(Data shown begins)

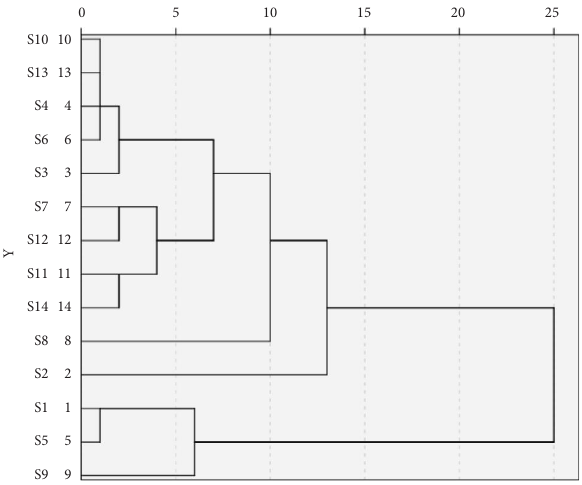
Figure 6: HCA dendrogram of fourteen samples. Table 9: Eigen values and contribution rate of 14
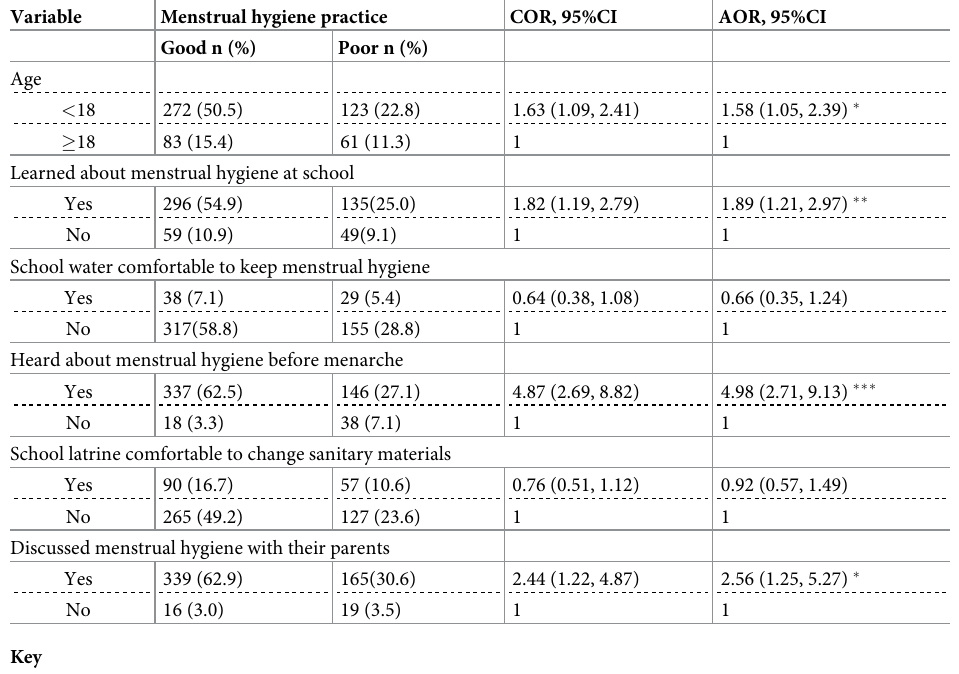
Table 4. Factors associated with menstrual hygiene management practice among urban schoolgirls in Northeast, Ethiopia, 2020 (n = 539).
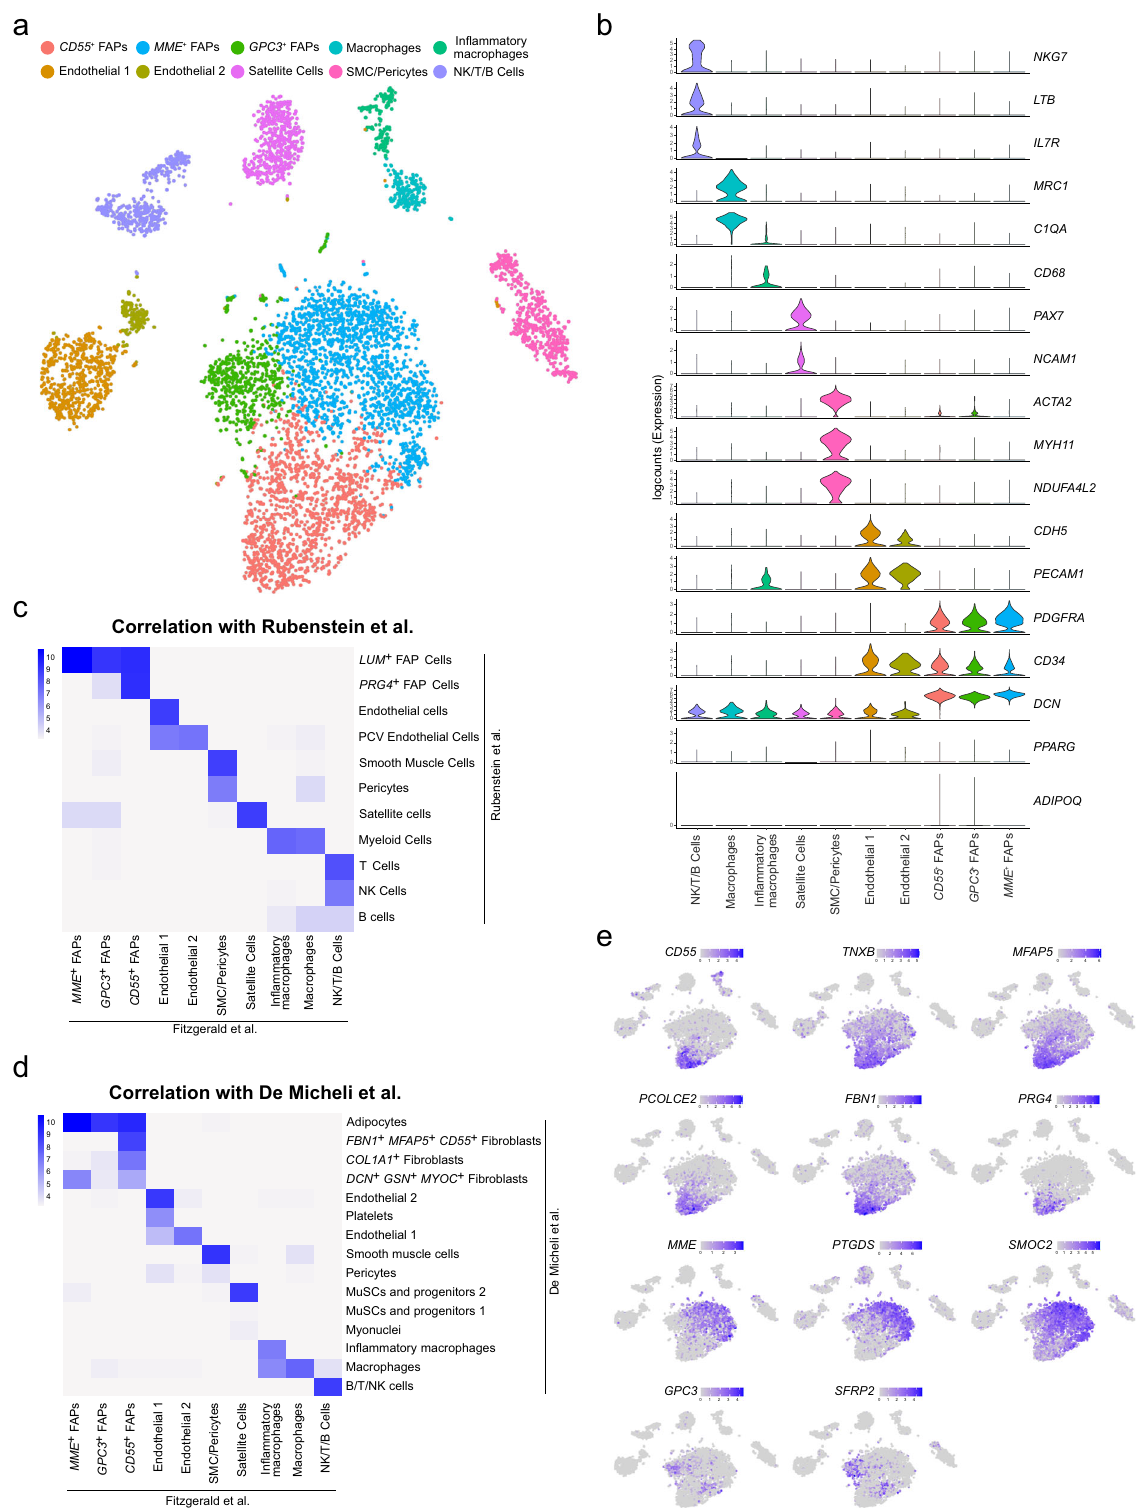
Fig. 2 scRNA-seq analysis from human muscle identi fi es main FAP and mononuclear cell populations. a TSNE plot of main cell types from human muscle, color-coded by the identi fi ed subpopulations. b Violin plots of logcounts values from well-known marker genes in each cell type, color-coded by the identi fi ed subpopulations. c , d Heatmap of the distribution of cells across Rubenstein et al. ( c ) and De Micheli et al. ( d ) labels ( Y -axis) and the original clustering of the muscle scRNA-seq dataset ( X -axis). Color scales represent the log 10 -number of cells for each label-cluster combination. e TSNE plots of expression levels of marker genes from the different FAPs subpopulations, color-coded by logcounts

(Data shown ends)

Task prompt:
Would you retype each line above exactly and skip every image?

Task solution:
Figure 6: HCA dendrogram of fourteen samples. Table 9: Eigen values and contribution rate of 14
Table 4. Factors associated with menstrual hygiene management practice among urban schoolgirls in Northeast, Ethiopia, 2020 (n = 539).
Fig. 2 scRNA-seq analysis from human muscle identi fi es main FAP and mononuclear cell populations. a TSNE plot of main cell types from human muscle, color-coded by the identi fi ed subpopulations. b Violin plots of logcounts values from well-known marker genes in each cell type, color-coded by the identi fi ed subpopulations. c , d Heatmap of the distribution of cells across Rubenstein et al. ( c ) and De Micheli et al. ( d ) labels ( Y -axis) and the original clustering of the muscle scRNA-seq dataset ( X -axis). Color scales represent the log 10 -number of cells for each label-cluster combination. e TSNE plots of expression levels of marker genes from the different FAPs subpopulations, color-coded by logcounts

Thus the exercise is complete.